Here, the splitter is initialized with a custom Sentence Transformers model. This allows for tokenization that aligns with the specific tokenizer of the chosen model, providing more accurate splits based on the model's token boundaries.

In [None]:
# Initialize the splitter with a custom Sentence Transformers model
splitter = SentenceTransformersTokenTextSplitter(
    model_name="sentence-transformers/paraphrase-MiniLM-L6-v2",
    tokens_per_chunk=50,
    chunk_overlap=10
)

# Split the text
chunks = splitter.split_text(text)

# Output the chunks with index
for index, chunk in enumerate(chunks):
    print(f"Chunk {index + 1}:\n{chunk}\n")

---

## **Conclusion**

Text splitting is a foundational step in many NLP and document processing workflows.

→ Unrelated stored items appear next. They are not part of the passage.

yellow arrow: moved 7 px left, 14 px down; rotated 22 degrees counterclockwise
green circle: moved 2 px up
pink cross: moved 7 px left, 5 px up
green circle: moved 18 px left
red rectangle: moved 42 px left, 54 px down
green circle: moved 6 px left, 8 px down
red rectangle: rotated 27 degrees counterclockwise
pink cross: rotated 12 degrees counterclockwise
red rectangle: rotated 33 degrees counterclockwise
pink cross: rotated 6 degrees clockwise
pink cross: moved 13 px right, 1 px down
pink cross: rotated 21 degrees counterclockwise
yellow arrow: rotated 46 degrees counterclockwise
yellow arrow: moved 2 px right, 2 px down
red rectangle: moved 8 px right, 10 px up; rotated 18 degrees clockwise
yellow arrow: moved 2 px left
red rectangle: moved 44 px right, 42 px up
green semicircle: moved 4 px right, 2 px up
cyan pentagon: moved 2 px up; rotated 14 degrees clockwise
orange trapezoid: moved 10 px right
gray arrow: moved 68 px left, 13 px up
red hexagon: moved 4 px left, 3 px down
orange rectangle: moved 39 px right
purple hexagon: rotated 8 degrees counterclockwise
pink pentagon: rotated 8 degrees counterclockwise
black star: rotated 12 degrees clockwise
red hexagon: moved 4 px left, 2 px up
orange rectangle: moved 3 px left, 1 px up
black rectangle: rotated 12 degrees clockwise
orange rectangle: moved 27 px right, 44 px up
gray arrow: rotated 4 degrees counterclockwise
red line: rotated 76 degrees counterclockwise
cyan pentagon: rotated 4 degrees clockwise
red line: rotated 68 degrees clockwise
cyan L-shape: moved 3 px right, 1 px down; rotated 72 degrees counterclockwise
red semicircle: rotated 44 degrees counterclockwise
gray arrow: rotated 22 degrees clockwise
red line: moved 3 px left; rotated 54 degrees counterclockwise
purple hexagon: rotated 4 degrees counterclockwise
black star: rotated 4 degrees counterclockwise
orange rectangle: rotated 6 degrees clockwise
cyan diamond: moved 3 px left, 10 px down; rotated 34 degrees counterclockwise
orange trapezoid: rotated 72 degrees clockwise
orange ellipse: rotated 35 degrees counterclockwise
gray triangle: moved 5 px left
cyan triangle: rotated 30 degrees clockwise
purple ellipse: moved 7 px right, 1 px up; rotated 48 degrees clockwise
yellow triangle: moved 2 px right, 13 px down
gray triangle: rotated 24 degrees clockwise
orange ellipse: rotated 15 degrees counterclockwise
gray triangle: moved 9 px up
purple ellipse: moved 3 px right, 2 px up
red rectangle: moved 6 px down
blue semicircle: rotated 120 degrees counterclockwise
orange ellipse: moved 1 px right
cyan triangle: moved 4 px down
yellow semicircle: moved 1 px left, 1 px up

The choice of the right tool depends on the nature of your data and the specific requirements of your task. 

- **`RecursiveCharacterTextSplitter`** is a versatile choice for general-purpose text splitting, offering flexibility in defining separators and chunk sizes.
- **`MarkdownHeaderTextSplitter`** excels at preserving the hierarchical structure of Markdown documents, making it ideal for processing structured content.
- **`SentenceTransformersTokenTextSplitter`** is tailored for token-based splitting, ensuring compatibility with Sentence Transformers models for tasks like embedding generation and semantic search.

By understanding the strengths and use cases of each class, you can make informed decisions and optimize your text-processing pipelines. Whether you’re working with plain text, Markdown, or tokenized data, these tools provide robust solutions for splitting text effectively.